Provided records =
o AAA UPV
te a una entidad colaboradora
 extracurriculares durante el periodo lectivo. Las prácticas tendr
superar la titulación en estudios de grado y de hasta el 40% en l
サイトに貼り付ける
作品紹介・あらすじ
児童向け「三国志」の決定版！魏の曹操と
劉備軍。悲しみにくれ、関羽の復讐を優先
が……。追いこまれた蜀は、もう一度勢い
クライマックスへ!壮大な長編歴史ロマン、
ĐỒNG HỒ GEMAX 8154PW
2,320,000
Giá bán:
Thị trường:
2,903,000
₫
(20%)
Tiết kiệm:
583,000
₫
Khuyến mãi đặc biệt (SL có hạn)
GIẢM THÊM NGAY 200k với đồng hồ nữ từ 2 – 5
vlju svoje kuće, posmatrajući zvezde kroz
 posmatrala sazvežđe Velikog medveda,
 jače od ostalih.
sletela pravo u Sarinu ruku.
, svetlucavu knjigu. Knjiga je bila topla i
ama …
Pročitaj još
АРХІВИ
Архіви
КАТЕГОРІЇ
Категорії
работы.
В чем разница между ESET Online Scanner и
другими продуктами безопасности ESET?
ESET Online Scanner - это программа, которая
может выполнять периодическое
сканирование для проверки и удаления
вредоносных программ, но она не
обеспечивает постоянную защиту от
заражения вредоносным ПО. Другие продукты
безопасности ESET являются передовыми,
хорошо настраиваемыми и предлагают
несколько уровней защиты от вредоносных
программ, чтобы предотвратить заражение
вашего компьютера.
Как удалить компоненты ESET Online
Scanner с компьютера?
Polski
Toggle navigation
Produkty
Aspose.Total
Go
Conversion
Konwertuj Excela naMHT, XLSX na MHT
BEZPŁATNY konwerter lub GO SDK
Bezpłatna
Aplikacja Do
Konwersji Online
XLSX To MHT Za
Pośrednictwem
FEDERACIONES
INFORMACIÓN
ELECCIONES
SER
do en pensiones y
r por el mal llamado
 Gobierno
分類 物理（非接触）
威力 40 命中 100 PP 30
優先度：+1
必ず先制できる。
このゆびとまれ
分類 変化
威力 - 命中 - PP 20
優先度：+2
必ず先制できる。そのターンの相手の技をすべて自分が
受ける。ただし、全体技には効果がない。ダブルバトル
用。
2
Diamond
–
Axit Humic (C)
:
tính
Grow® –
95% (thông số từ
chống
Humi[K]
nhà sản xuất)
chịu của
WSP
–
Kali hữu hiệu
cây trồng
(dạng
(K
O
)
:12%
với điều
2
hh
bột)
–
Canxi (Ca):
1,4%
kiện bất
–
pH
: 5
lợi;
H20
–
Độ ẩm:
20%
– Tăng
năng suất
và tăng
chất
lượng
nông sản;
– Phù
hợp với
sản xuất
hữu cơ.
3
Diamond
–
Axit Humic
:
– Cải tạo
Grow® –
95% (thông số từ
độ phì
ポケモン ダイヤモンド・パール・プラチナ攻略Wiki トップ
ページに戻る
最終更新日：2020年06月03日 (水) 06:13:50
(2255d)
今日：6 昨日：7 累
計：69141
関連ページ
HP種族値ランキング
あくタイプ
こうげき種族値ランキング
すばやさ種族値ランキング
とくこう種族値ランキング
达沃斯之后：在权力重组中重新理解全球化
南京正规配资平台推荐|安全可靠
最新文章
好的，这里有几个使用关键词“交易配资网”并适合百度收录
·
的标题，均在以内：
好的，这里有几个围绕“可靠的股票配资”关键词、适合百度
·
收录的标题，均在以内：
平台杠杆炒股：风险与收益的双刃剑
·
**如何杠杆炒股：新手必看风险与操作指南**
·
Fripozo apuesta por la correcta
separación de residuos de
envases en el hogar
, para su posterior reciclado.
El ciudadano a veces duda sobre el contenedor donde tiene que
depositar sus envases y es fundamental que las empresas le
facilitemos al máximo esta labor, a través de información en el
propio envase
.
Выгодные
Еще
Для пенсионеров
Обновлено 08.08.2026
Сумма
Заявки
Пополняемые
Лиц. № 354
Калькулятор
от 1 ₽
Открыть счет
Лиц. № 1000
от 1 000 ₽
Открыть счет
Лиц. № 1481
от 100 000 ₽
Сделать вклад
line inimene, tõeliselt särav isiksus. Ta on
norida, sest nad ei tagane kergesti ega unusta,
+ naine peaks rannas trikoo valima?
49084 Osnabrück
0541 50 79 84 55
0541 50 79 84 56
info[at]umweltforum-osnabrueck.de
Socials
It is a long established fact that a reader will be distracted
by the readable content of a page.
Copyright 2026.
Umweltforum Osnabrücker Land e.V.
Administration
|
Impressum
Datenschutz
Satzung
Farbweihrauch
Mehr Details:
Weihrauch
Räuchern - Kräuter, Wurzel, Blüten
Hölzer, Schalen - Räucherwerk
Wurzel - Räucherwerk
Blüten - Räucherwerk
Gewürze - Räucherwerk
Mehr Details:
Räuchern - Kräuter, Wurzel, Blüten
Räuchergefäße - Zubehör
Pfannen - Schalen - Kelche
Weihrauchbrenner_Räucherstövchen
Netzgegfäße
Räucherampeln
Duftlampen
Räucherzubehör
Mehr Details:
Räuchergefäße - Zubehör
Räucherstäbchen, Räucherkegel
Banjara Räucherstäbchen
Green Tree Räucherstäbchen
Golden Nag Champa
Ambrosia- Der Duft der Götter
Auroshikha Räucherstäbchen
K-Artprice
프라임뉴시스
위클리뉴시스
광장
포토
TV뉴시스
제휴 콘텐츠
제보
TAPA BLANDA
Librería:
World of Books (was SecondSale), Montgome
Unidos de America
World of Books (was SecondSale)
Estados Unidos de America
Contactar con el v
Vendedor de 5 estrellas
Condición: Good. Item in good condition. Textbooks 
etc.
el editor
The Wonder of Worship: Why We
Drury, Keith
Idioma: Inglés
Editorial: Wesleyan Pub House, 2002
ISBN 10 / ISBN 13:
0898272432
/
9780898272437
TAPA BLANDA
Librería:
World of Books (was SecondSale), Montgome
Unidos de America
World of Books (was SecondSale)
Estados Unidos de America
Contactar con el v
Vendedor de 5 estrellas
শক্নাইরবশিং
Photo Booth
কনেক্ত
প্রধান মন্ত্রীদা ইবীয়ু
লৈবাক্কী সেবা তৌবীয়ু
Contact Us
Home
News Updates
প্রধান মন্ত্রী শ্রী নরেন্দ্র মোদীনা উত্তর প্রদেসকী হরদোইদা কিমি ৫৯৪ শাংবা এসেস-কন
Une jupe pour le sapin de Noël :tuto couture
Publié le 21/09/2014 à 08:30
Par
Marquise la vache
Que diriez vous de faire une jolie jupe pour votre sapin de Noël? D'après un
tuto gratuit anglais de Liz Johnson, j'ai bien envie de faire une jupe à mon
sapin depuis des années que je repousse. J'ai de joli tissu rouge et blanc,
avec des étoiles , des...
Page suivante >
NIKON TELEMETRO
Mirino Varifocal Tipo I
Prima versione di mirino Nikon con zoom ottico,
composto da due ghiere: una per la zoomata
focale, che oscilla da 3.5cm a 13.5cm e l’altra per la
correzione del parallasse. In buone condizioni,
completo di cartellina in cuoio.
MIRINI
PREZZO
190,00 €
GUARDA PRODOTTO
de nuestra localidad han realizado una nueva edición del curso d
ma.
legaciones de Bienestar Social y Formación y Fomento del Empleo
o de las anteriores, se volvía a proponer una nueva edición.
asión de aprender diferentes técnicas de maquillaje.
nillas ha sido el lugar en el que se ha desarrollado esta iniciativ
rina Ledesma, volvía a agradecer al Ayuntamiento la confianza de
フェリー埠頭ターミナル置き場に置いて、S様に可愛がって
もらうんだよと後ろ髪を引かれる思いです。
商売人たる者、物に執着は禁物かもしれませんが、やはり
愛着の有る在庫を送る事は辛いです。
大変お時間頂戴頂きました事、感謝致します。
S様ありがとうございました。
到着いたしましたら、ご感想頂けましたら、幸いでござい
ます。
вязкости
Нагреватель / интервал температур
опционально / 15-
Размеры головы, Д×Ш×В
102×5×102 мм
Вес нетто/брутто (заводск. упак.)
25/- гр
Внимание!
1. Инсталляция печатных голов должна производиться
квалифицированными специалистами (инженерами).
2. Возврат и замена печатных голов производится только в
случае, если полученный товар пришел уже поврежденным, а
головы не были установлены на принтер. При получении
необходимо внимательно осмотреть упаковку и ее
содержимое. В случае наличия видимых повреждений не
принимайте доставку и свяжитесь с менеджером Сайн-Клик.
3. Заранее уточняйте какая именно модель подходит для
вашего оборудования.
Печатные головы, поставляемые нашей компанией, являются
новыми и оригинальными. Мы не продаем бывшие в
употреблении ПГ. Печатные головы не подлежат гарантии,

Your goal = Looking at the records above, say how many lines hold the string "Noël". Write nothing but the number.

Problem solution = 2